━━ GIVEN PASSAGE

Reshape a quanteda::corpus() into smaller units (typically sentences or
paragraphs) using parallel backends from the parallel package.
By default, reshaping is parallelized with PSOCK clusters
(parallel::clusterApplyLB()) for cross-platform stability and dynamic
load balancing. Optionally, FORK-based parallelism
(parallel::mclapply()) may be requested on Linux/macOS, but this can
lead to instability with quanteda (see Note).
Usage
reshape_corpus(
x,
to = "sentences",
ncores = 1,
nchunks = ncores,
socket = c("PSOCK", "FORK"),
...
)Arguments
- x
A
quanteda::corpus()object.- to
Character. Reshape target, passed to
quanteda::corpus_reshape(). Defaults to"sentences".- ncores
Integer. Number of CPU cores to use for parallel processing. Defaults to 1 (sequential).
- nchunks
Integer. Number of chunks to split the corpus into. Defaults to
ncores. Settingnchunks > ncorescan improve load balancing when documents vary in size. See Details.- socket
Character. Parallel backend to use. One of
"PSOCK"(default, recommended) or"FORK". On Windows,"FORK"is not supported and will trigger an error.- ...
Additional arguments passed to
quanteda::corpus_reshape().
Value
A reshaped quanteda::corpus() with the same document variables
and reshaped text units as defined by to.
Details
More details discussing the parallel strategy are given in tokenize_corpus().
Note
By default, socket = "PSOCK". Using socket = "FORK" on Linux/macOS
may be faster but is discouraged when tokenizing large corpora with
quanteda, as it can lead to undefined behavior. If you insist on using
socket = "FORK", consider setting environment variables such as
OMP_NUM_THREADS=1 and/or quanteda_options(threads = 1)) to reduce conflicts.
On Windows, setting socket = "FORK" will result in an error.
Examples
corp <- quanteda::corpus(c(
doc1 = "First sentence. Second sentence.",
doc2 = "Another document. With two parts."
))
reshape_corpus(corp, to = "sentences")
#>
#> ── Reshaping corpus ──
#>
#> ℹ Reshaping sequentially
#> ✔ Corpus successfully reshaped
#> Corpus consisting of 4 documents.
#> doc1.1 :
#> "First sentence."
#>
#> doc1.2 :
#> "Second sentence."
#>
#> doc2.1 :
#> "Another document."
#>
#> doc2.2 :
#> "With two parts."
#>

━━━━
━━ THE DATA

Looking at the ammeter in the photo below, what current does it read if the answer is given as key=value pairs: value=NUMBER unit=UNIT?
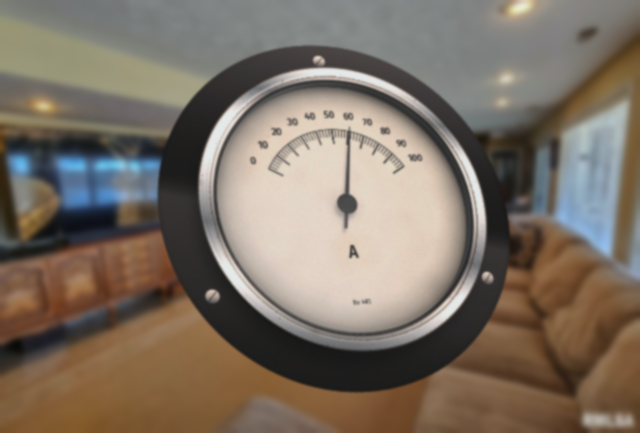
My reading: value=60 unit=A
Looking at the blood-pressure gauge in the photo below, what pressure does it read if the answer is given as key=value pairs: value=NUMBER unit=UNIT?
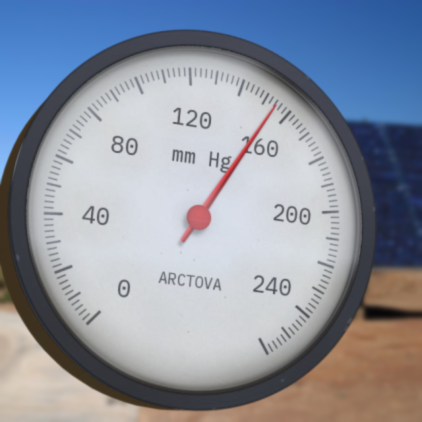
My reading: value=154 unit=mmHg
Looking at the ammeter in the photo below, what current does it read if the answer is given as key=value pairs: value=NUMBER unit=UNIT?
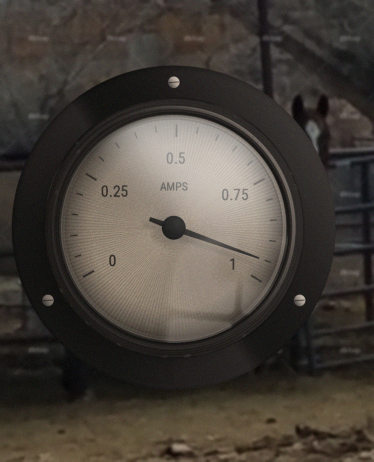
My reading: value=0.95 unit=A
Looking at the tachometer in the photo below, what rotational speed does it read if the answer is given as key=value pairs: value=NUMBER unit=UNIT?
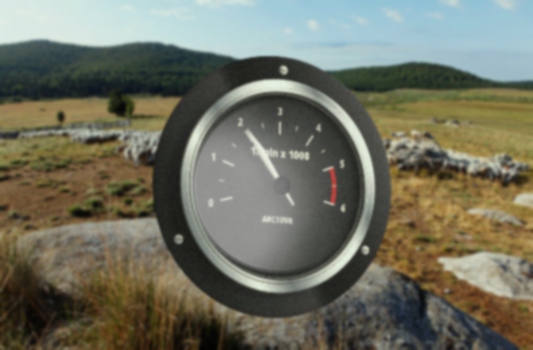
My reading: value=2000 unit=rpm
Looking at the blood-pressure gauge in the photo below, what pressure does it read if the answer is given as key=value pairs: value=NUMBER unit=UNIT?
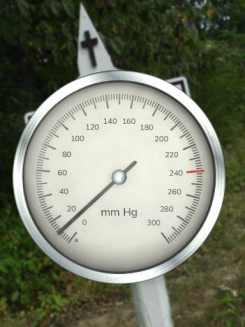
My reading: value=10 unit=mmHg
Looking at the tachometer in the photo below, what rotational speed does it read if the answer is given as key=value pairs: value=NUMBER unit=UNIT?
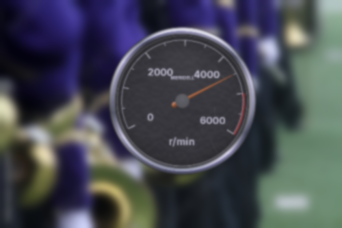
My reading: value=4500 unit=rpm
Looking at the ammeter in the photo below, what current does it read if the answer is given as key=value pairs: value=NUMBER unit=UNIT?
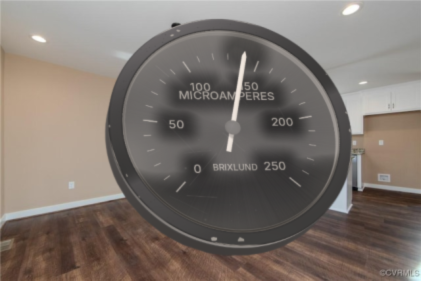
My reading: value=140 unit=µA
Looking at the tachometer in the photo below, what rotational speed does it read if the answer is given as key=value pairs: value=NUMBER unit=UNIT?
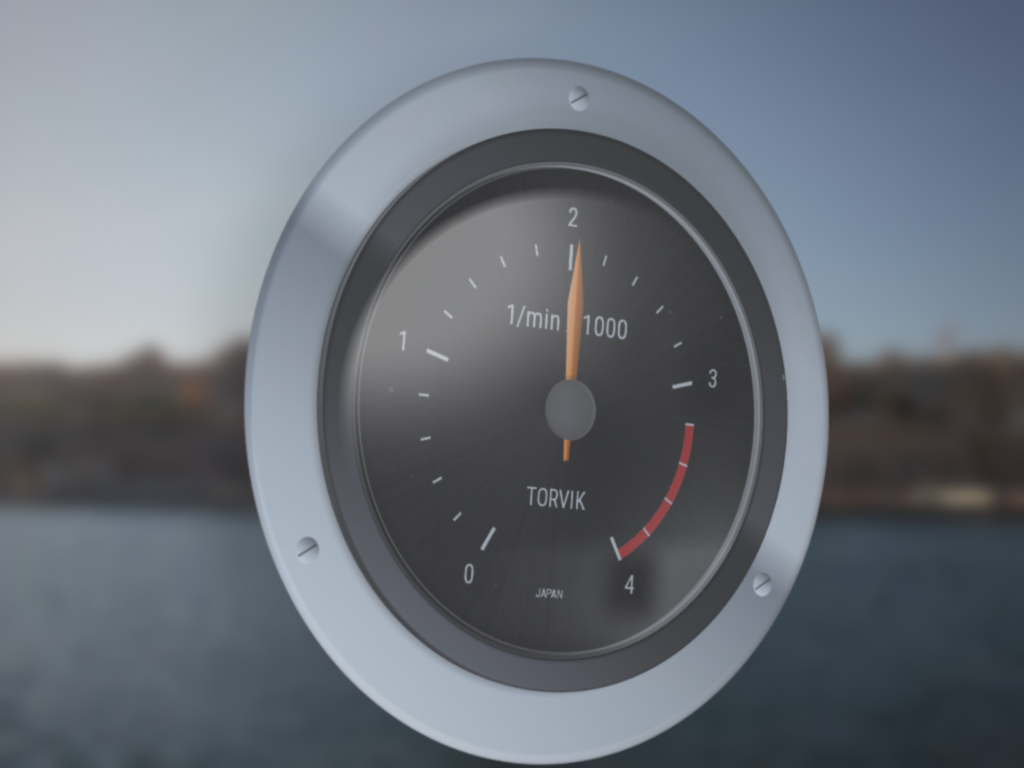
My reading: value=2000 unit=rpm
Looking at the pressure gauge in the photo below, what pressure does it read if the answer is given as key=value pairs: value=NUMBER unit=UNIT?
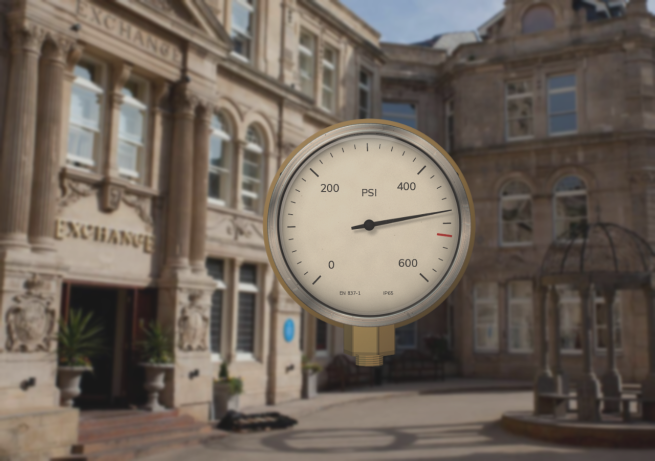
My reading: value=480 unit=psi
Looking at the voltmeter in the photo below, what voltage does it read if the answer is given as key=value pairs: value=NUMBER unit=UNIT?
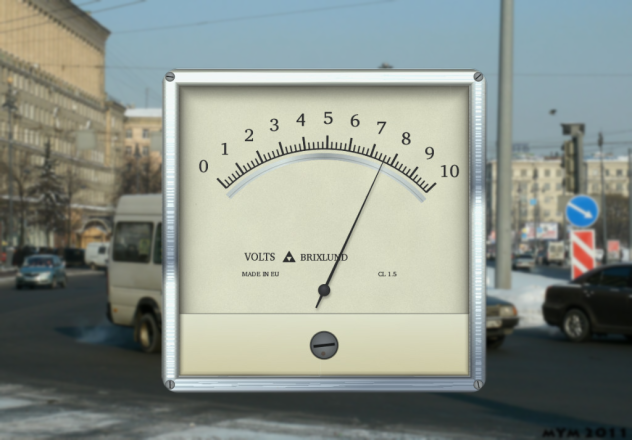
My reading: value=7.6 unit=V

━━━━

▶ _YOUR TASKS_:
1. Can you update the reshape_corpus documentation by giving everything from "Additional arguments passed" down to "defined by to." again, with "document variables" replaced by "docvars"?
2. Could you copy the rows exactly, from the line containing "Looking at the pressure" down to the end of the rows, leaving out the pictures?

▶ _EXERCISE RESULTS_:
1.
Additional arguments passed to
quanteda::corpus_reshape().
Value
A reshaped quanteda::corpus() with the same docvars
and reshaped text units as defined by to.

2.
Looking at the pressure gauge in the photo below, what pressure does it read if the answer is given as key=value pairs: value=NUMBER unit=UNIT?
My reading: value=480 unit=psi
Looking at the voltmeter in the photo below, what voltage does it read if the answer is given as key=value pairs: value=NUMBER unit=UNIT?
My reading: value=7.6 unit=V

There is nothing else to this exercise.